Quali sono le accuse di Hachette contro Internet Archive

L'azienda fa parte delle quattro case editrice che hanno intentato causa nei confronti della biblioteca digitale no profit per questioni legate al copyright delle copie digitali di alcune opere

22/03/2023 di Redazione Giornalettismo

Tutto è partito dalla pandemia Covid-19 e dall’obiettivo dichiarato di rendere fruibili a più persone (quindi non più una singola consultazione alla volta) diversi libri in formato digitale. L’idea, che rispondeva al nome di National Emergency Library, fu lanciata dalla piattaforma online Internet Archive e ha portato a una causa mossa contro di lei da parte di quattro grandi editori che sostengono che quell’iniziativa violasse i principi alla base della legge sul diritto d’autore, in particolar modo i riferimenti ai contenuti digitalizzati.

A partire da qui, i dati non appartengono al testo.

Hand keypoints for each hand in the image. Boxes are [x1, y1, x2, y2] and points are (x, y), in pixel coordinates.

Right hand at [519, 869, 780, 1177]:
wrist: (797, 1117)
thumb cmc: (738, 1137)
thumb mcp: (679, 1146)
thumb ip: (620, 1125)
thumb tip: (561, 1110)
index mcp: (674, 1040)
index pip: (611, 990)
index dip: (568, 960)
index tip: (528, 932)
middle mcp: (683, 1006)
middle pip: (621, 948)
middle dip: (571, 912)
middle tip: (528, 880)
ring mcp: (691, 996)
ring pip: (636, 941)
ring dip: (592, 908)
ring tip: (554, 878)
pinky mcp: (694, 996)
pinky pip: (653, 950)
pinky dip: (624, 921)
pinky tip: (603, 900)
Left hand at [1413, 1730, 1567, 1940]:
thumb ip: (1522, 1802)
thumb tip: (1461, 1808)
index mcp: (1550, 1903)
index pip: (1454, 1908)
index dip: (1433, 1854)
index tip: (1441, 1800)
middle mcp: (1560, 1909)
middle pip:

E tra i grandi accusatori c’è anche Hachette, tra i primi a muovere le accuse contro Internet Archive.

LEGGI ANCHE > Hachette vs Internet Archive: le ragioni dietro l’azione legale per un’iniziativa avviata in pandemia

Come raccontammo nel luglio dello scorso anno, tutto partì dal 2020. Durante i mesi più severi della pandemia, la biblioteca digitale no profit di Internet Archive decise di dare il via libera a un progetto per consentire la libera fruizione simultanea (e non “uno alla volta”) dei titoli digitalizzati presenti nella libreria online. Dunque, un’opportunità per venire incontro a tutte quelle persone che – per via dei vari lockdown sparsi per il mondo – avevano esigenza di consultare un determinato testo, seguendo il principio (questa  la loro linea di difesa, del prestito digitale controllato). Ed è proprio da lì che, tra i quattro editori, è iniziata la battaglia di Hachette contro Internet Archive.

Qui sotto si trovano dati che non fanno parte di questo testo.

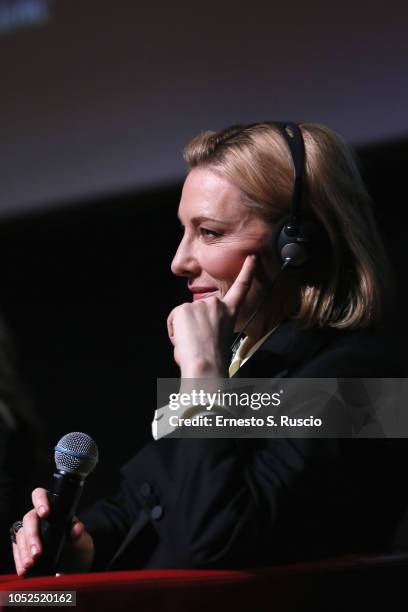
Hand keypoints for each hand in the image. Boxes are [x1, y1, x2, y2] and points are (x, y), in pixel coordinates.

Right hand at [12, 487, 93, 575]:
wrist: (75, 565)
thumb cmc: (77, 546)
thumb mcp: (81, 541)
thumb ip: (78, 534)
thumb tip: (77, 528)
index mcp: (53, 508)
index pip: (41, 495)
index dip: (40, 500)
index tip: (45, 512)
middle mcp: (39, 518)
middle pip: (29, 519)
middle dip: (32, 536)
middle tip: (37, 553)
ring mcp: (31, 533)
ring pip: (21, 535)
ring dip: (23, 550)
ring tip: (29, 564)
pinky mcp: (24, 548)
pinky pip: (17, 551)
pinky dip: (19, 561)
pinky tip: (23, 570)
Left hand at [167, 255, 255, 377]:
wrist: (205, 364)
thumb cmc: (214, 359)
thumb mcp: (220, 338)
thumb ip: (213, 326)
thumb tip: (200, 330)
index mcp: (229, 313)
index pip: (240, 288)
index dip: (247, 272)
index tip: (251, 257)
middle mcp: (216, 304)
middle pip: (200, 310)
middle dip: (195, 324)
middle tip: (199, 342)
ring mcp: (199, 305)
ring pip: (186, 316)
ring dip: (185, 329)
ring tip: (193, 344)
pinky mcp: (183, 308)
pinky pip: (174, 320)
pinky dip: (175, 331)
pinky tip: (184, 340)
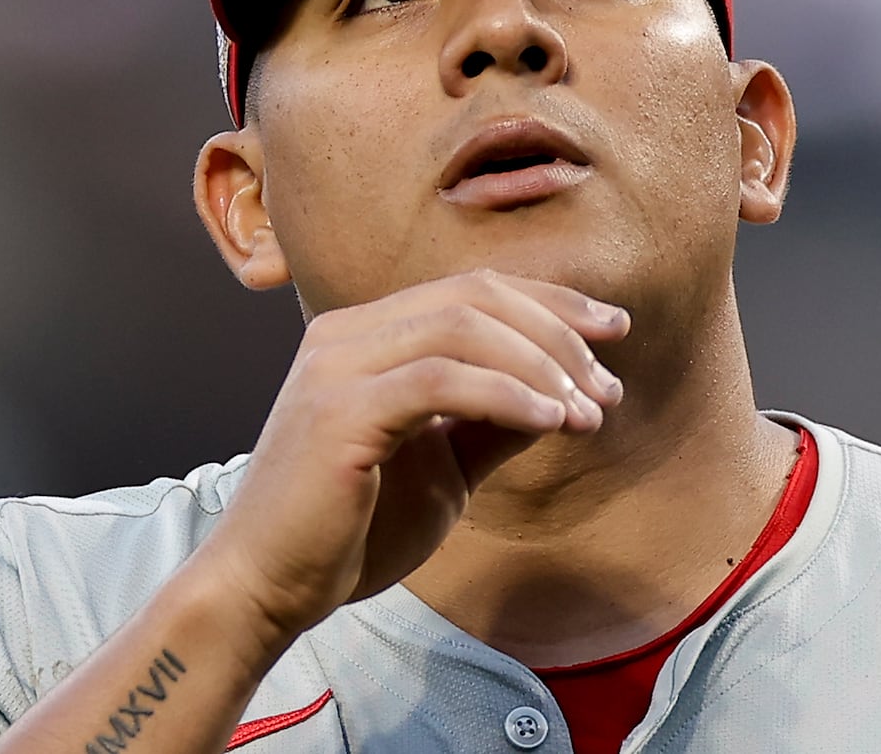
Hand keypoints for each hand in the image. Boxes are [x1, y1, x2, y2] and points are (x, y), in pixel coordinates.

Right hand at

Hachette contro Internet Archive, le motivazioni

Di fatto, questo caso si è trasformato in una class action mossa da Hachette, HarperCollins, John Wiley & Sons e Penguin Random House. Si parla di 127 opere su cui sarebbe stata violata la legge sulla protezione del diritto d’autore. I quattro querelanti, infatti, hanno intentato una causa contro la piattaforma online per «violazione della legge sul copyright e incoraggiamento della pirateria digitale deliberata su scala industriale». Una mossa che sembra andare al di là di quel progetto – durato pochissimo tempo – nato durante la pandemia. Perché, come dichiarato nel giugno del 2020 dalla AAP (Association of American Publisher), l’obiettivo sembra esser quello di mettere una pietra tombale su progetti come quello di Internet Archive:

«La causa chiede alla Corte di inibire la scansione di massa, l’esposizione pubblica e la distribuzione di intere opere letterarie da parte di IA, che offre al pubblico in generale attraverso aziende rivolte a livello globale denominate “Open Library” e “National Emergency Library”, accessibili sia da openlibrary .org e archivio.org. IA ha sfacciatamente riprodotto circa 1,3 milioni di scansioni illegali di libri stampati, tra cui opere recenti, narrativa commerciale e saggistica, thriller e libri per bambini».

Dunque, sul tavolo c’è molto molto più rispetto al caso della National Emergency Library. Perché qualora passasse l’assunto dei querelanti (con tanto di richiesta di sanzione – a titolo di rimborso – pari a circa 19 milioni di dollari), la sussistenza stessa di Internet Archive sarebbe a rischio. L’avvocata Elizabeth McNamara, che cura gli interessi degli editori coinvolti in questa class action, ha spiegato al giudice che si occupa del caso di non voler far cessare l’attività della piattaforma, ma di pretendere che ci siano accordi commerciali per la distribuzione dei libri digitalizzati. Dunque, un pagamento – come accade per le biblioteche che permetto l’accesso agli e-book – per la licenza di prestito di libro, in formato digitale.

«Nessuna legge supporta questa duplicazione e digitalizzazione di massa di milioni di libri da distribuire in tutto il mondo per lo stesso scopo per cui sono stati originariamente pubblicati, cioè per essere letti – ha detto al giudice la legale dei querelanti -. E per una buona ragione: se questa condotta fosse sanzionata, distruggerebbe i diritti e i controlli dei detentori del copyright». 

Ma c’è di più. Perché nella causa di Hachette contro Internet Archive, i quattro querelanti sostengono che non ci possa essere una distinzione tra una CDL (Controlled digital landing, il prestito digitale controllato) e una biblioteca “classica”, perché la legge sul copyright agisce allo stesso modo: sia su un libro “fisico” che su uno digitalizzato. Dunque, per concedere il prestito di un testo, occorre sottoscrivere un contratto di licenza con gli editori che detengono il diritto di autori e pubblicazione di quel determinato libro.